Our finding provided evidence of correlation between expression levels of DKK-1 and changes of Wnt/β-catenin signal pathway targets (Figure 3 and 4). Moreover, the Wnt signal pathway targets, such as cyclin D1, c-Myc, and Survivin, were all verified as β-catenin/Tcf4 pathway-dependent transcription genes (Figure 4A–4D)12, 34. The flow cytometry analysis showed that the blockage of β-catenin/Tcf4 pathway by transfection with pcDNA-Tcf4δ plasmids could potently inhibit the proliferation of LM-MCF-7 cells (Figure 4E). Therefore, we conclude that the downregulation of DKK-1 is responsible for the high proliferation of breast cancer LM-MCF-7 cells via losing control of Wnt/β-catenin signaling. In addition, it has been reported that DKK-1 is able to inhibit tumor growth through noncanonical CamKII pathway in human breast carcinoma cells33. DKK-1 mediated activation of the JNK signaling pathway was responsible for inhibition of cell growth in β-catenin-deficient human mesothelioma cells40. Thus, it suggests that DKK-1 plays an important role in tumor cell malignance through not only Wnt/β-catenin signal pathway but also other signal pathways.

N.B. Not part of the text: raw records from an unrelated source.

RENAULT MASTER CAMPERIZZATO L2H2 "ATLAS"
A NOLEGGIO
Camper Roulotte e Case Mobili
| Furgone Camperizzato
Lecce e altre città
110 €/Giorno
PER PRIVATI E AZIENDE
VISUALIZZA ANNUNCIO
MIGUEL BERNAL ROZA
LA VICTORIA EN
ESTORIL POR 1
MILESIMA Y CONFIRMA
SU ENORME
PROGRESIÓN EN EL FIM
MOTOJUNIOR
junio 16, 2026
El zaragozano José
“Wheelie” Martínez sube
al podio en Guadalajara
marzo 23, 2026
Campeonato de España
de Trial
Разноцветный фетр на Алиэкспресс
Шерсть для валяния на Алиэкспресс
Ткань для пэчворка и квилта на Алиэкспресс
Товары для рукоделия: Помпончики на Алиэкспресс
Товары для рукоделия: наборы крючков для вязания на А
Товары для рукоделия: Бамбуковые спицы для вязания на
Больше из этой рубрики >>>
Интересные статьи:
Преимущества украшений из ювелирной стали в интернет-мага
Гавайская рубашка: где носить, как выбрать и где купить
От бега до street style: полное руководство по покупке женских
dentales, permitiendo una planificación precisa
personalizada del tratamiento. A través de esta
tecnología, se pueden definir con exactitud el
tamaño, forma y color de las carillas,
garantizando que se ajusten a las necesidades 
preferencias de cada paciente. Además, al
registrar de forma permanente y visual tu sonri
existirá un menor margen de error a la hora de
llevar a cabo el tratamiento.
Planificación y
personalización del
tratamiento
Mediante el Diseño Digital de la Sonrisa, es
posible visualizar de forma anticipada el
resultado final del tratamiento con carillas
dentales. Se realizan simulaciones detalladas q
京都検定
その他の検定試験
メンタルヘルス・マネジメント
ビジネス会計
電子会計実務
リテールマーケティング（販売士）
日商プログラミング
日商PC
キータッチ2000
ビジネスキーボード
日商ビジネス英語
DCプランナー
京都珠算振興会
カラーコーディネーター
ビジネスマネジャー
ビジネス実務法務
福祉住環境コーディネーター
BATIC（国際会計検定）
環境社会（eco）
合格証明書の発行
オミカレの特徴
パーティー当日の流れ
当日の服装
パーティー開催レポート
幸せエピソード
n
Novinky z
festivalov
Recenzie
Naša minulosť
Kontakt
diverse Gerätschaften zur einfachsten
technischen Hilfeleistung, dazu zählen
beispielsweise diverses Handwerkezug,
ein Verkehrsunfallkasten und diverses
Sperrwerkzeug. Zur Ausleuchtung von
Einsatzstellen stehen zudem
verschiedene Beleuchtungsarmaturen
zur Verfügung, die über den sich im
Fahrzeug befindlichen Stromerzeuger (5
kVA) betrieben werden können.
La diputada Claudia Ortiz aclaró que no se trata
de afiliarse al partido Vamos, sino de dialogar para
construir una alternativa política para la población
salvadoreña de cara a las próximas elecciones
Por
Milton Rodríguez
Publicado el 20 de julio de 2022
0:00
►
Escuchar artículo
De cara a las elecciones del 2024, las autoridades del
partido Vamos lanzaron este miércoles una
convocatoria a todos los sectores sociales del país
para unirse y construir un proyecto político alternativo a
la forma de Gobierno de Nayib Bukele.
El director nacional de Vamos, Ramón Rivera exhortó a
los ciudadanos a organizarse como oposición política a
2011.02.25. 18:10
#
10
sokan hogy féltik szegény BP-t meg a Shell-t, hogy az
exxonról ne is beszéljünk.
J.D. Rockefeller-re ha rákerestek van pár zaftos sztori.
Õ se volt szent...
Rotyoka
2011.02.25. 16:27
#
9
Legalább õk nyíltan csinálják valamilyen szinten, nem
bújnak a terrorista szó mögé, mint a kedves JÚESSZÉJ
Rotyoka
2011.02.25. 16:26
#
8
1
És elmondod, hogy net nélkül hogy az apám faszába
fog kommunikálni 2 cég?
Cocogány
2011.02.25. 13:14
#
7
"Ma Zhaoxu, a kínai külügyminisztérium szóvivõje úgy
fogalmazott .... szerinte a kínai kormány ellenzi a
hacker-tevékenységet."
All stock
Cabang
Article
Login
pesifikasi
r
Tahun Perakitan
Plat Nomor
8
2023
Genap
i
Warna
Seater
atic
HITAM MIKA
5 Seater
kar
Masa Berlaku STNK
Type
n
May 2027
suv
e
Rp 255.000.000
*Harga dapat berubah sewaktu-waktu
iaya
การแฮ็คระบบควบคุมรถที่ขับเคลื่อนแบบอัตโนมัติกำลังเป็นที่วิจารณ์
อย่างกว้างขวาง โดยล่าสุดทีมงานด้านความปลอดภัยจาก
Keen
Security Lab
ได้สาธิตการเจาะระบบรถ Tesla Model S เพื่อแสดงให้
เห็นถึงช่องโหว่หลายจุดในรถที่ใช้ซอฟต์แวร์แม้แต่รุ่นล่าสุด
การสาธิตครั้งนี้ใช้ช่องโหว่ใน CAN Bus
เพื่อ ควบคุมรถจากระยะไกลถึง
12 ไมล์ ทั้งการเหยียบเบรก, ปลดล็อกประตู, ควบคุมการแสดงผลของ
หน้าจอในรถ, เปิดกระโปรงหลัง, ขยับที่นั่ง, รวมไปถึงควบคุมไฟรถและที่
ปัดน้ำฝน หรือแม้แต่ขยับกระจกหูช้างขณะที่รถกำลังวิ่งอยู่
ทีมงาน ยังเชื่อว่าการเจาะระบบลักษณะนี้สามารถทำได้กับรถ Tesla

Taken together, our data demonstrate that the downregulation of DKK-1 is responsible for the high proliferation ability of LM-MCF-7 breast cancer cells via losing control of β-catenin/Tcf transcription cascade, in which c-Myc, cyclinD1, and Survivin serve as essential downstream effectors of β-catenin. Here, our finding provides a new insight into the mechanism of high proliferation of LM-MCF-7 breast cancer cell. Overexpression of DKK-1 may be used in the gene therapy to inhibit the development of breast cancer cells.

Author contribution

Xiao-lei ZHOU, Xiao-dong ZHANG, Li-Hong YE designed research; Xiao-lei ZHOU, Xiao-ran QIN performed research; Xiao-dong ZHANG, Li-Hong YE contributed new reagents or analytic tools; Xiao-lei ZHOU, Xiao-dong ZHANG, Li-Hong YE analyzed data; Xiao-lei ZHOU, Xiao-dong ZHANG, Li-Hong YE wrote the paper.